What you will do – Only the lines from the one containing "potato [594,117,622,149] ->" through the last line of the entries are wanted. Transcribe them exactly.

(Records from a data collection)
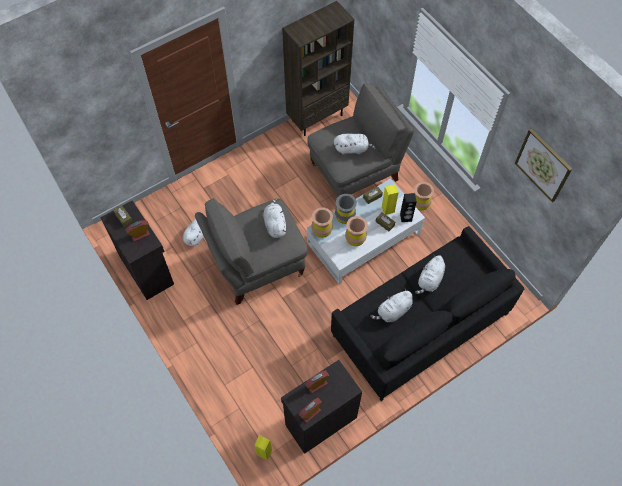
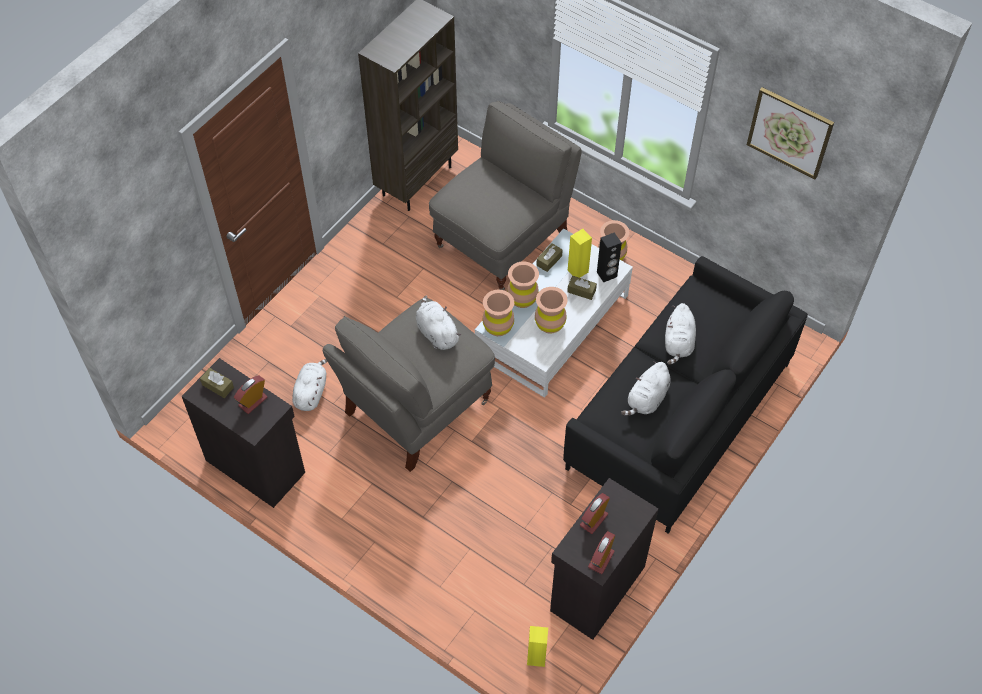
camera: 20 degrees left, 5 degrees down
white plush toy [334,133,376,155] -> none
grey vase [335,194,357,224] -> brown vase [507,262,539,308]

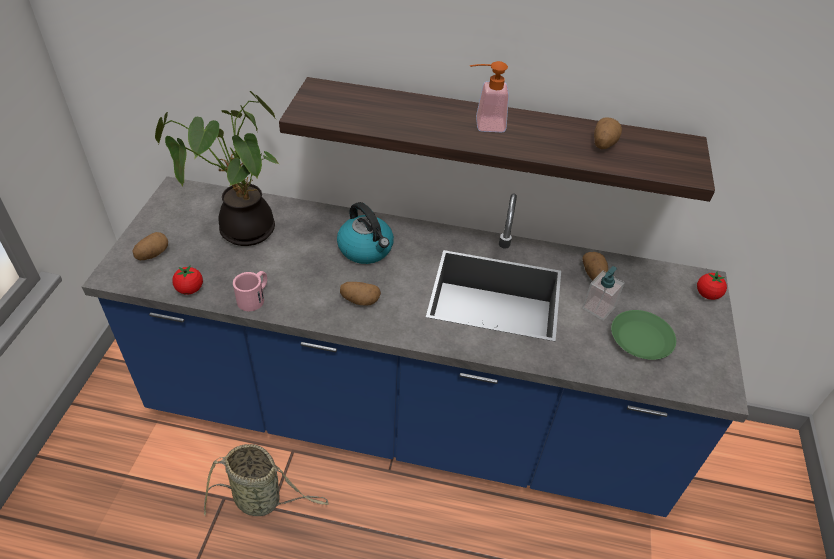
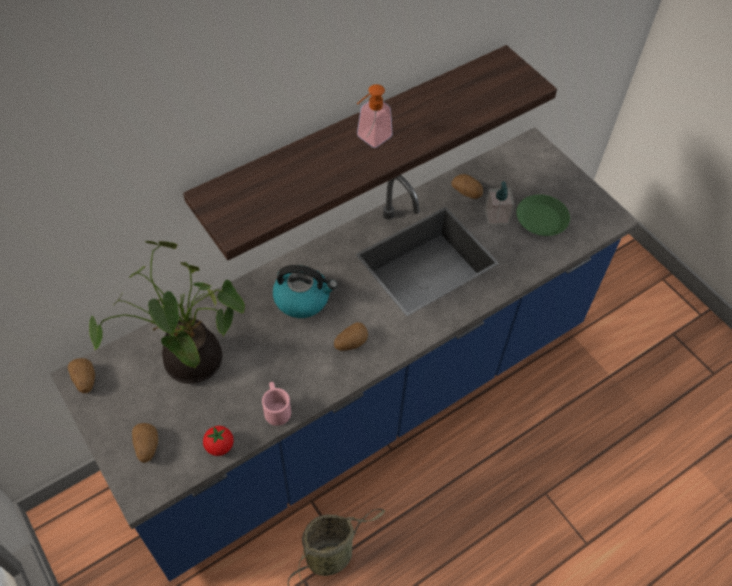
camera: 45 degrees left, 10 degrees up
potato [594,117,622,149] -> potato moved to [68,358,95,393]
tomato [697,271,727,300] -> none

Solution for this exercise –
potato [594,117,622,149] -> potato moved to [68,358,95,393]
tomato [697,271,727,300] -> none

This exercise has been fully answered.